The Minnesota state trooper charged Tuesday with killing a woman during a chase in May had previously been suspended twice for causing an accident with his patrol car and had received written warnings for two other accidents.

In April 2023, 13 months before he allegedly struck the Ford Focus Olivia Flores was driving, police officer Shane Roper attempted to stop a speeding driver on the same stretch of Highway 52 near Apache Mall in Rochester.

According to his disciplinary record, which the Minnesota State Patrol released in response to a data request from MPR News, Roper pursued the vehicle onto an exit ramp at 16th Street, lost control of his patrol car and crashed into a barrier.

The dashboard camera was activated when Roper’s patrol car reached speeds of 90 miles per hour and recorded him “cutting across all lanes” to catch the speeder, wrote Christina Bogojevic, then-deputy chief of the State Patrol.

Bogojevic, who became head of the agency in May, later suspended Roper for a day without pay. She noted in her report that Roper’s hazard lights and siren were not on at the time of the accident.

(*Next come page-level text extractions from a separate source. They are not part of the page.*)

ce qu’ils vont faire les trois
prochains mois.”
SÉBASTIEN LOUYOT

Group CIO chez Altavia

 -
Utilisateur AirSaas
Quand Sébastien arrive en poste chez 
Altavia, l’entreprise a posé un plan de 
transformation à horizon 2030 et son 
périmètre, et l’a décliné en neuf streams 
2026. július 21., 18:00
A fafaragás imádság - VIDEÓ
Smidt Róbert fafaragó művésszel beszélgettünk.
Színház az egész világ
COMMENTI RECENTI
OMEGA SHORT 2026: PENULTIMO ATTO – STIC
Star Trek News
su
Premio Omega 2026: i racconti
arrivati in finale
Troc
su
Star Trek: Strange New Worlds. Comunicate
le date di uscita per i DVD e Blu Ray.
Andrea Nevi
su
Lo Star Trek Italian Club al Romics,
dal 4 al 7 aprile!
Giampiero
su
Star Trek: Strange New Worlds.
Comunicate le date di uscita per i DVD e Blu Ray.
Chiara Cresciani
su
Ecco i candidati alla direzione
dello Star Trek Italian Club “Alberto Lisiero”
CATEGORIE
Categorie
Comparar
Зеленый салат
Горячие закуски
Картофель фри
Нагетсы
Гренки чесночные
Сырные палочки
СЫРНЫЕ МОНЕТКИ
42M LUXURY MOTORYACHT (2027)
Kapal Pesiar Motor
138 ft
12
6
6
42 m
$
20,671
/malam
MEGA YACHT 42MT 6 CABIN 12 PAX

Many details of the 2023 incident are similar to those of the May 18 crash that killed Flores and injured five others. Olmsted County prosecutors allege Roper attempted to pursue a driver from the same Sixth Street on-ramp to southbound Highway 52 after observing “an apparent minor traffic violation.”

According to the indictment, he followed the vehicle at 83 miles per hour onto 12th Street and collided with the Focus as it turned left into the mall.

Roper’s supervisors had previously given him a one-day deferment for a May 2021 incident in which he failed to yield the right of way to a driver making a left turn at a stop sign in Rochester. According to the report, Roper was “not responding to any emergency calls” or pursuing a suspected traffic offender at the time.

Roper reportedly told investigators that he could not remember seeing the stop sign, nor could he remember any events that led to the accident.

The officer’s record includes a written warning for striking a deer in December 2021 while responding to a call for assistance from a Dodge County Sheriff’s deputy. During that incident, then-Deputy Chief Rochelle Schrofer found Roper driving 77 miles per hour on a snow-covered road with a posted speed limit of 55 miles per hour.

Roper, who joined the State Patrol in early 2016, also received a written warning for colliding with another state vehicle in February 2019 in response to a call for help, injuring the driver.

Attorneys for the Flores family said Tuesday they want Gov. Tim Walz and the Department of Public Safety to launch an independent investigation to determine why Roper was allowed to remain on the road despite his history of reckless driving.

Roper, 32, is on paid leave as his criminal case progresses. His first appearance before an Olmsted County judge is scheduled for Aug. 29.